Table of Contents
Headline
Colloquium 20120330
We will have two invited talks (by postdoc candidates) in this slot:
Differential Forms & Ricci Flow
14-15h: “Tracking and Communication in Wireless Networks Using Differential Forms and Ricci Flows”, by Dr. Rik Sarkar 15-16h: “Joint Power and Rate Control in Linux mac80211 systems”, by Thomas Hühn
Details about the talks and authors are available below.
TITLE: “Tracking and Communication in Wireless Networks Using Differential Forms and Ricci Flows”
ABSTRACT: Small and portable devices are becoming the norm in computing. The first part of this talk is about monitoring mobile objects in a network where movements of devices are detected by nearby sensors or communication nodes. I will describe a protocol called “differential forms” for storing the detection data locally and answering questions about object locations at low cost. For example, the number of objects in any user given region is counted by inspecting just the boundary of the region. The technique preserves user anonymity, and is naturally robust to detection errors, coverage holes, node failures and motion.
The second part of the talk describes an approach to location based processing of sensor data. Simple and elegant algorithms that use sensor locations have been designed for routing and storage. However, the protocols do not work well when monitoring an irregularly shaped region with empty 'holes' where there are no sensors. In such cases, some location based methods fail, others become inefficient. I will discuss a method of assigning “virtual coordinates” to the sensors with a technique called Ricci Flow. The coordinates are designed in a way that the simple location based algorithms can be applied reliably and efficiently.
SPEAKER: Rik Sarkar is a Postdoctoral Research Scientist sponsored by the German Science Foundation, working at TU - Berlin and FU - Berlin. He completed his Ph.D. from Stony Brook University, USA, in 2010, and M.Tech from IIT Bombay, India, in 2005. His research specializations are in protocols for wireless networks and mobile communication.
Part1: Notes
- advantages comparing to LLS (Abraham etal 2004).
Part2: Storing data & routing
- Greedy routing may fail when there is 'network holes' (space). –> ricci flow.
- ricci: theory, distributed algorithm, covering space.
- compare to NoGeo.
- Geo hash table: distributed data storage.
Power & rate control
TITLE: “Joint Power and Rate Control in Linux mac80211 systems”
ABSTRACT: Todays'IEEE 802.11-based wireless networks perform far below the achievable limits when multiple participants share the same frequency spectrum in an uncoordinated manner.
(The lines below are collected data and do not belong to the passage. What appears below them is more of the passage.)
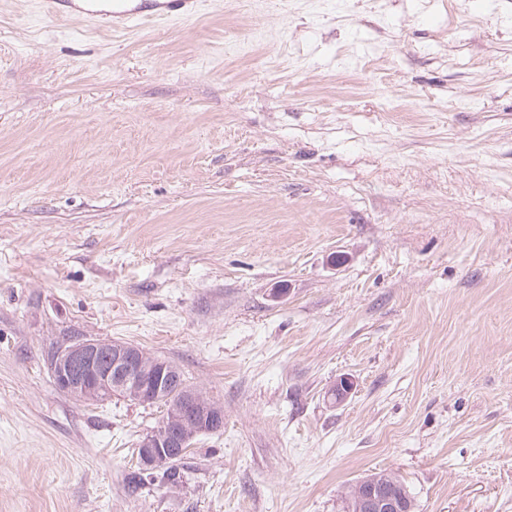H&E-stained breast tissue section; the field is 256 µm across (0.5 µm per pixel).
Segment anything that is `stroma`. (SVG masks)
<instances>
[{
	"label": "stroma",
	"mask_w": 512,
	"mask_h": 512,
	"mask_svg": "<svg viewBox=\"0 0 512 512\" xmlns=\"http://www.w3.org/2000/svg\"><path fill=\"white\" fill-rule=\"evenodd\" d=\"M64 336L223 407L177 484L130 490L163 409L59 391ZM380 471L512 512V0H0V512H348ZM203 0H42L51 16L78 15L96 25L127 29L139 22L163 25L190 21L201 14Z\"/></svg>",
	"instance_id": "35a3bbf8"
}]
</instances>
Furthermore, many of today’s WiFi access routers are under individual administrative control which creates the need for decentralized resource allocation algorithms to optimally select transmission rates and power levels. On the other hand, the current state of the art in resource allocation algorithms are rather limited. For instance practical Transmit Power Control (TPC) is managed in the IEEE 802.11 PHY layer by individual device drivers and assign one static power level to all transmitted packets. A more sophisticated scheme requires knowledge about wireless neighbors, transmission rates and medium access state per link, which are typically handled at the MAC layer. Such schemes are expected to provide a better network performance by decreasing the level of overall interference and therefore, a higher efficiency of common spectrum usage.
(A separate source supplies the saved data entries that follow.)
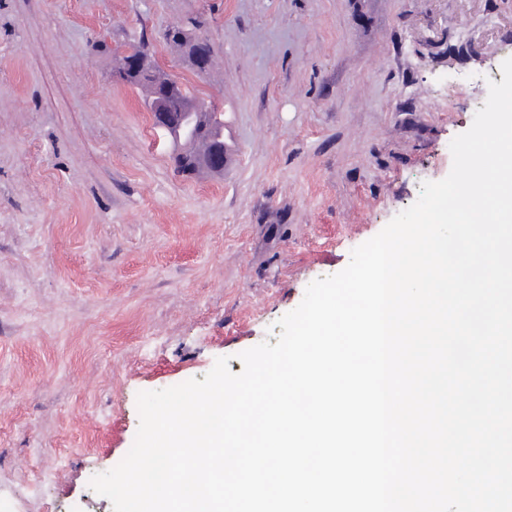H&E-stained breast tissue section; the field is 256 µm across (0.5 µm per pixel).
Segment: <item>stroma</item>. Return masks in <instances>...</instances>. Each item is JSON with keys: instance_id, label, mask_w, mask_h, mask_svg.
Returning <instances> with one entry per match:
<instances>
[{"instance_id": "35a3bbf8", "label": "stroma", "mask_w": 512, "mask_h": 512, "mask_svg": "<svg viewBox=\"0 0 512 512\" xmlns=\"http://www.w3.org/2000/svg\"><path fill=\"white\" fill-rule=\"evenodd\" d=\"M204 17L216 64L166 45ZM224 113L178 173L113 48ZM512 57V0H0V498L113 512L139 392L275 340L314 280L452 168Z\"/></svg>"}]
</instances>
Our measurement results serve as a guideline to design a robust and stable controller. In this talk we take a bottom up approach: we leverage information and control capabilities of the IEEE 802.11 PHY layer, abstract the driver specifics and implement a joint rate and power controller that works on a per link basis. Our algorithm “Minstrel-Blues” uses statistical feedback obtained by sampling different rate and power settings. By jointly controlling rate and power, our controller does significantly decrease the transmit power per communication while maintaining the same link performance in different scenarios. This directly improves spectrum efficiency as using less transmission power decreases the overall interference.
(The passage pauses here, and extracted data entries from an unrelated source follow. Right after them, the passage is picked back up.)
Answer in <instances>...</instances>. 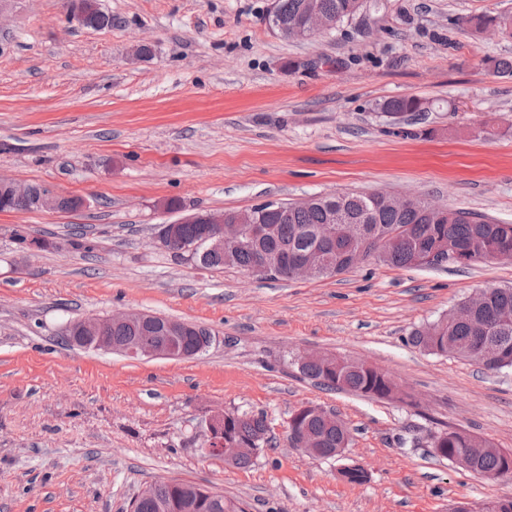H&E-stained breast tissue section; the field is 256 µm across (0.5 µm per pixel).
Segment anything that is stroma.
Returning a JSON list of instances; mask_svg holds the SVG:
<instances>
[{
	"label": "stroma",
	"instance_id": "35a3bbf8",
	"mask_svg": "<svg viewBox=\"0 0 512 512\" xmlns=\"http://www.w3.org/2000/svg\"><path fill=\"white\" fill-rule=\"evenodd\" d=\"M273 0H67L0 11V176L85 199L72 212L0 213V512H129L176 480L246 512H449L512 498L434 457L464 430L512 451V371L428 354L411 332L473 292L512 286V262L396 268L368 260L310 280L206 268L155 247L158 224L340 192H383L512 224V39L470 20L512 0H364L380 30L346 21L304 41L268 23ZM149 54H141V46ZM428 110L396 125L383 102ZM177 209H170V202ZM49 248L17 265L12 231ZM89 253L65 248L73 233ZM142 311L208 328L189 359L67 343L68 322ZM319 350L387 374L405 401L328 392L292 357ZM338 414L342 459L292 447L301 406ZM216 411L262 413L273 440L247 467L208 453ZM368 473L361 485L341 464ZM425 105L426 103L423 100L414 96H410L385 101L381 105V109L384 111V114L387 117L394 121L395 119L393 117L399 113L414 114L416 112H426L428 107Z\"/></svg>",
	"mask_w": 512,
	"mask_h": 512
}]
</instances>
SPEAKER: Thomas Hühn received his diploma of Business Administration and Computer Engineering from the Technical University of Ilmenau in 2003. After founding a registered corporation to provide wireless broadband internet connectivity in rural areas of the federal state Thüringen, he joined Prof. Anja Feldmann’s group as a PhD student in August 2007 . Starting to design and build the research testbed in MAGNETS, which turned into BOWL, he focused on decentralized resource allocation in 802.11 networks for his research. He expects to finish PhD degree within April 2012.